Body or hand keypoint data —
=== Section Start ===

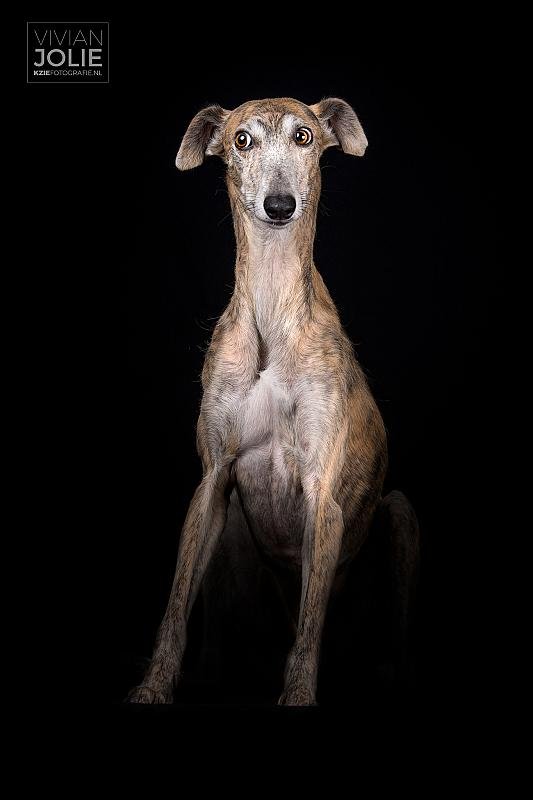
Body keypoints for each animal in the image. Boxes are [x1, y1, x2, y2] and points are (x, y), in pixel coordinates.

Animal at [127, 97, 419, 706]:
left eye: (304, 135)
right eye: (242, 140)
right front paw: (153, 685)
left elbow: (309, 625)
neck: (272, 308)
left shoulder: (322, 493)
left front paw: (299, 694)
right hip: (233, 529)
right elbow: (175, 605)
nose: (280, 205)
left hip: (400, 516)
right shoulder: (212, 478)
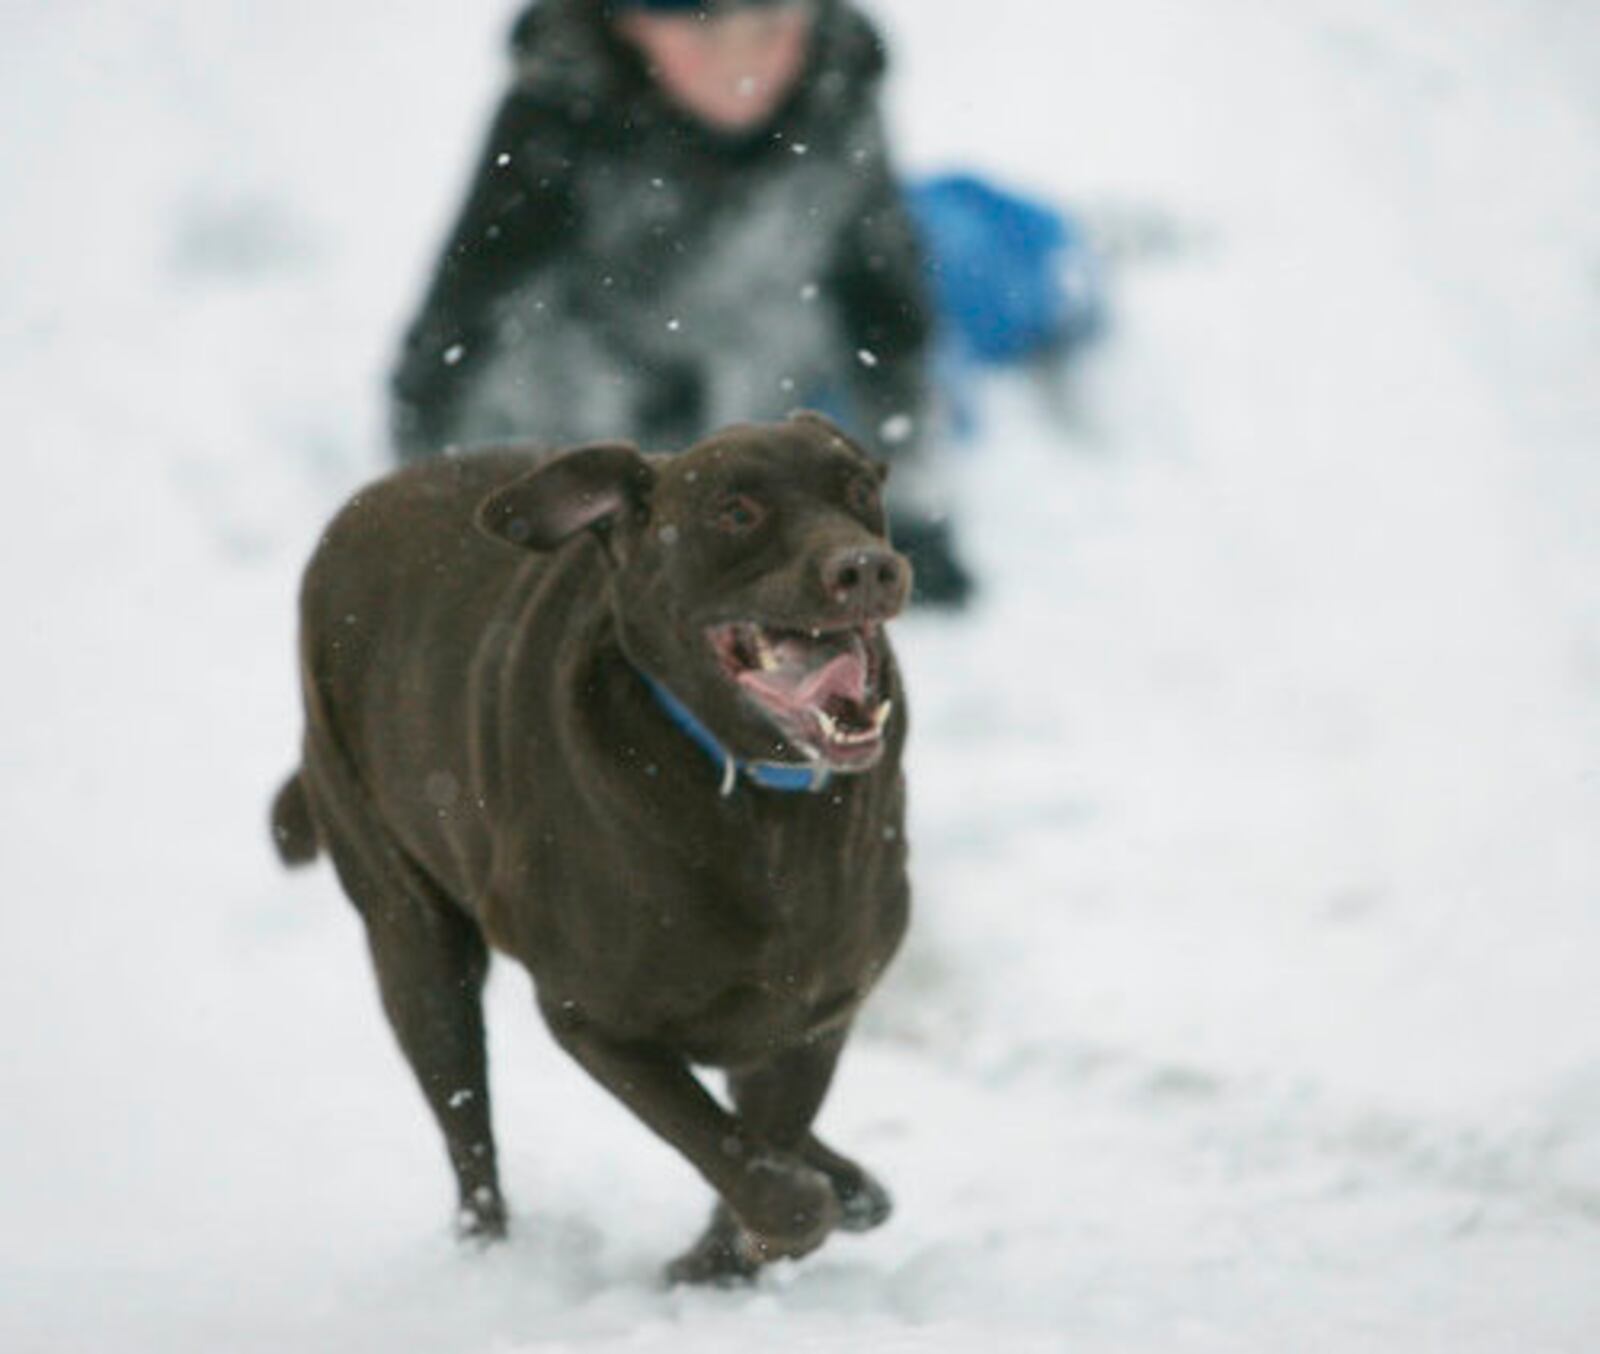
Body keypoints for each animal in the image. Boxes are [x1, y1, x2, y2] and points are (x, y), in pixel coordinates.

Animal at [268, 409, 908, 1280]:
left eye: (860, 489)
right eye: (736, 512)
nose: (866, 567)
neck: (756, 792)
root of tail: (363, 504)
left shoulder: (815, 1012)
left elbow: (764, 1138)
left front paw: (723, 1260)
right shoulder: (591, 1016)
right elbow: (752, 1170)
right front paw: (732, 1251)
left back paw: (852, 1185)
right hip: (412, 936)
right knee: (465, 1124)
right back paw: (487, 1253)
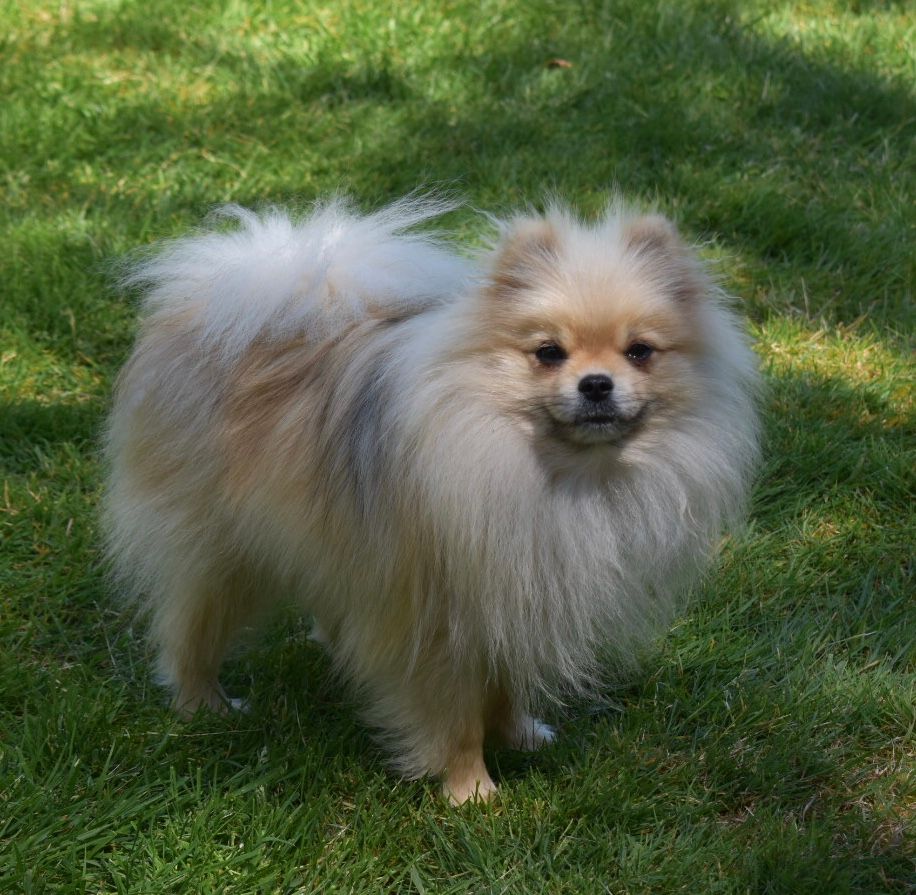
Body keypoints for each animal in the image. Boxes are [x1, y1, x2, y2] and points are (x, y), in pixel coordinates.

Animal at [104, 196, 760, 804]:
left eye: (640, 351)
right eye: (549, 352)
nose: (596, 384)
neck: (558, 475)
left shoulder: (514, 591)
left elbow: (505, 687)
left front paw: (518, 735)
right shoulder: (441, 620)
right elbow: (455, 716)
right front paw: (471, 792)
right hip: (219, 548)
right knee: (189, 628)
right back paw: (204, 706)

=== Section End ===

Task directions —
Could you set down every record above word for word, leaving out the pictures?

Result —
Body keypoints for each animal in the image. Boxes are [x1, y1, x2, y2] and points are (x, y), in pixel coordinates.

Animal at [127, 97, 419, 706]:
left eye: (304, 135)
right eye: (242, 140)
right front paw: (153, 685)
left elbow: (309, 625)
neck: (272, 308)
left shoulder: (322, 493)
left front paw: (299, 694)
right hip: (233, 529)
right elbow: (175, 605)
nose: (280, 205)
left hip: (400, 516)
right shoulder: (212, 478)
Body keypoints for each animal in the image. Boxes are [x1, y1, x2, y2] and points are (x, y), in pixel coordinates.

Animal at [268, 409, 908, 1280]:
left eye: (860, 489)
right eye: (736, 512)
nose: (866, 567)
neck: (756, 792)
root of tail: (363, 504)
left shoulder: (815, 1012)
left elbow: (764, 1138)
left front paw: (723, 1260)
right shoulder: (591, 1016)
right elbow: (752, 1170)
right front paw: (732, 1251)
left back paw: (852, 1185)
right hip: (412, 936)
right knee: (465, 1124)
right back paw: (487, 1253)
Body keypoints for each animal in the image. Boxes are [x1, y1, x2, y2] and points are (x, y), in pixel coordinates.

Animal at [104, 196, 760, 804]:
left eye: (640, 351)
right eye: (549, 352)
nose: (596, 384)
neck: (558, 475)
left shoulder: (514, 591)
left elbow: (505, 687)
left front paw: (518, 735)
right shoulder: (441, 620)
right elbow: (455, 716)
right front paw: (471, 792)
right hip: (219, 548)
right knee: (189, 628)
right back paw: (204, 706)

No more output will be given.